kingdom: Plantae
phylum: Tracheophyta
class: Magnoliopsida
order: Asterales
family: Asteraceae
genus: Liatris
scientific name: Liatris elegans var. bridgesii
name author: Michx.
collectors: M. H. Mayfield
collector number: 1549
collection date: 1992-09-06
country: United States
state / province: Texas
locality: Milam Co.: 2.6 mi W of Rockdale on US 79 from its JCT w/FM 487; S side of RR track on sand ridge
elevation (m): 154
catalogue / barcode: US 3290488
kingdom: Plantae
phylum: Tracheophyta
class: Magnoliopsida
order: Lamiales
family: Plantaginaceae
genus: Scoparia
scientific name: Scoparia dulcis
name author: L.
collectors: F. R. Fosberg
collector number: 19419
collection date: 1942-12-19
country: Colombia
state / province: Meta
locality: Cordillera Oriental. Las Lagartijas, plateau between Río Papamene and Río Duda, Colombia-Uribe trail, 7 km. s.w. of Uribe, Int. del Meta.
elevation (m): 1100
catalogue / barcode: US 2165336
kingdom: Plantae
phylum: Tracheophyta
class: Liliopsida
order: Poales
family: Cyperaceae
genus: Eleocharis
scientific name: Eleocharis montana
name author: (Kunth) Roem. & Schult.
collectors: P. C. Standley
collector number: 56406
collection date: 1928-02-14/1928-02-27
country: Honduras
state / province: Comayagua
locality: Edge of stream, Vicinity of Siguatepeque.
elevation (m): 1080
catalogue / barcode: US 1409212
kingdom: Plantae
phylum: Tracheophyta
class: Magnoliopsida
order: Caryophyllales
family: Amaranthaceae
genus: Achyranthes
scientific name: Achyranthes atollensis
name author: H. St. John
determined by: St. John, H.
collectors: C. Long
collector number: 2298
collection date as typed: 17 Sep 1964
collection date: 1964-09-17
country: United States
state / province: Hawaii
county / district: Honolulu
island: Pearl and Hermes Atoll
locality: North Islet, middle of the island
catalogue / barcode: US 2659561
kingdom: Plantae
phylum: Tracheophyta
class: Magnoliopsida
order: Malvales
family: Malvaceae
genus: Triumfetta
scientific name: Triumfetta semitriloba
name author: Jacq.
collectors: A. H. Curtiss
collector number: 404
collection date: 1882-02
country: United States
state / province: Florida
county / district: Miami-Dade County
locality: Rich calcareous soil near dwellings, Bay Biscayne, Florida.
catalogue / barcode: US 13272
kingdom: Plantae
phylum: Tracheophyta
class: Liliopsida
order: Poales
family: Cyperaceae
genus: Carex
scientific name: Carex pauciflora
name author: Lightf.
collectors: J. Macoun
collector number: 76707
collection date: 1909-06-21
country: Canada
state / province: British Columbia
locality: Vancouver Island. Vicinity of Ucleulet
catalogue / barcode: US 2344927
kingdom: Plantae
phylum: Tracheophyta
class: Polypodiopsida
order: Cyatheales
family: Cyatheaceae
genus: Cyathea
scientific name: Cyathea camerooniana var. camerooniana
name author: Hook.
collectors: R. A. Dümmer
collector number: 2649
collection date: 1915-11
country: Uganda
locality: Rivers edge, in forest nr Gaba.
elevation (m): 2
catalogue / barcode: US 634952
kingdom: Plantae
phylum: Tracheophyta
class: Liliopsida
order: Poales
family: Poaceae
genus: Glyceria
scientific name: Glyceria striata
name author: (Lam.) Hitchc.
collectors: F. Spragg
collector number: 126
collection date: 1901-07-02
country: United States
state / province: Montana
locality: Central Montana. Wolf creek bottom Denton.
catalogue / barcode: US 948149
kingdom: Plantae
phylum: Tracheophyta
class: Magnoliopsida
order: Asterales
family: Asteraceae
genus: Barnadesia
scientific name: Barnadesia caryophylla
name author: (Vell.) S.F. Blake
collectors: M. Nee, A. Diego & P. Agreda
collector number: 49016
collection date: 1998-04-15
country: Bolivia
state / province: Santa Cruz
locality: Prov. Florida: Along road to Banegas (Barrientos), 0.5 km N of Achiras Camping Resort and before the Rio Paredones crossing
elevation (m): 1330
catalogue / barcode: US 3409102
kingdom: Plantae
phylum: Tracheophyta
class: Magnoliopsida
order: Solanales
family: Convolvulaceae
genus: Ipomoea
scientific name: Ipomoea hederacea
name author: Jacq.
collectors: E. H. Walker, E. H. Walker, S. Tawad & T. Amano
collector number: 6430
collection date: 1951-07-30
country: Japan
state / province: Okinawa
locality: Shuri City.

**Given task:**
Please print every line of the items above once more, character for character, with nothing left out or altered.

**Finished answer:**
kingdom: Plantae
phylum: Tracheophyta
class: Magnoliopsida
order: Asterales
family: Asteraceae
genus: Liatris
scientific name: Liatris elegans var. bridgesii
name author: Michx.
collectors: M. H. Mayfield
collector number: 1549
collection date: 1992-09-06
country: United States
state / province: Texas
locality: Milam Co.: 2.6 mi W of Rockdale on US 79 from its JCT w/FM 487; S side of RR track on sand ridge
elevation (m): 154
catalogue / barcode: US 3290488
kingdom: Plantae
phylum: Tracheophyta
class: Magnoliopsida
order: Lamiales
family: Plantaginaceae
genus: Scoparia
scientific name: Scoparia dulcis
name author: L.
collectors: F. R. Fosberg
collector number: 19419
collection date: 1942-12-19
country: Colombia
state / province: Meta
locality: Cordillera Oriental. Las Lagartijas, plateau between Río Papamene and Río Duda, Colombia-Uribe trail, 7 km. s.w. of Uribe, Int. del Meta.
elevation (m): 1100
catalogue / barcode: US 2165336
kingdom: Plantae
phylum: Tracheophyta
class: Liliopsida
order: Poales
family: Cyperaceae
genus: Eleocharis
scientific name: Eleocharis montana
name author: (Kunth) Roem. & Schult.
collectors: P. C. Standley
collector number: 56406
collection date: 1928-02-14/1928-02-27
country: Honduras
state / province: Comayagua
locality: Edge of stream, Vicinity of Siguatepeque.
elevation (m): 1080
catalogue / barcode: US 1409212
kingdom: Plantae
phylum: Tracheophyta
class: Magnoliopsida
order: Caryophyllales
family: Amaranthaceae
genus: Achyranthes
scientific name: Achyranthes atollensis
name author: H. St. John
determined by: St. John, H.
collectors: C. Long
collector number: 2298
collection date as typed: 17 Sep 1964
collection date: 1964-09-17
country: United States
state / province: Hawaii
county / district: Honolulu
island: Pearl and Hermes Atoll
locality: North Islet, middle of the island
catalogue / barcode: US 2659561
kingdom: Plantae
phylum: Tracheophyta
class: Magnoliopsida
order: Malvales
family: Malvaceae
genus: Triumfetta
scientific name: Triumfetta semitriloba
name author: Jacq.
collectors: A. H. Curtiss
collector number: 404
collection date: 1882-02
country: United States
state / province: Florida
county / district: Miami-Dade County
locality: Rich calcareous soil near dwellings, Bay Biscayne, Florida.
catalogue / barcode: US 13272
kingdom: Plantae
phylum: Tracheophyta
class: Liliopsida
order: Poales
family: Cyperaceae
genus: Carex
scientific name: Carex pauciflora
name author: Lightf.
collectors: J. Macoun
collector number: 76707
collection date: 1909-06-21
country: Canada
state / province: British Columbia
locality: Vancouver Island. Vicinity of Ucleulet
catalogue / barcode: US 2344927
kingdom: Plantae
phylum: Tracheophyta
class: Polypodiopsida
order: Cyatheales
family: Cyatheaceae
genus: Cyathea
scientific name: Cyathea camerooniana var. camerooniana
name author: Hook.
collectors: R. A. Dümmer
collector number: 2649
collection date: 1915-11
country: Uganda
locality: Rivers edge, in forest nr Gaba.
elevation (m): 2
catalogue / barcode: US 634952
kingdom: Plantae
phylum: Tracheophyta
class: Liliopsida
order: Poales
family: Poaceae
genus: Glyceria
scientific name: Glyceria striata
name author: (Lam.) Hitchc.
collectors: F. Spragg
collector number: 126
collection date: 1901-07-02
country: United States
state / province: Montana
locality: Central Montana. Wolf creek bottom Denton.
catalogue / barcode: US 948149
kingdom: Plantae
phylum: Tracheophyta
class: Magnoliopsida
order: Asterales
family: Asteraceae
genus: Barnadesia
scientific name: Barnadesia caryophylla
name author: (Vell.) S.F. Blake
collectors: M. Nee, A. Diego & P. Agreda
collector number: 49016
collection date: 1998-04-15
country: Bolivia
state / province: Santa Cruz
locality: Prov. Florida: Along road to Banegas (Barrientos), 0.5 km N of Achiras Camping Resort and before the Rio Paredones crossing
elevation (m): 1330
catalogue / barcode: US 3409102
kingdom: Plantae
phylum: Tracheophyta
class: Magnoliopsida
order: Solanales
family: Convolvulaceae
genus: Ipomoea
scientific name: Ipomoea hederacea
name author: Jacq.
collectors: E. H. Walker, E. H. Walker, S. Tawad & T. Amano
collector number: 6430
collection date: 1951-07-30
country: Japan
state / province: Okinawa
locality: Shuri City.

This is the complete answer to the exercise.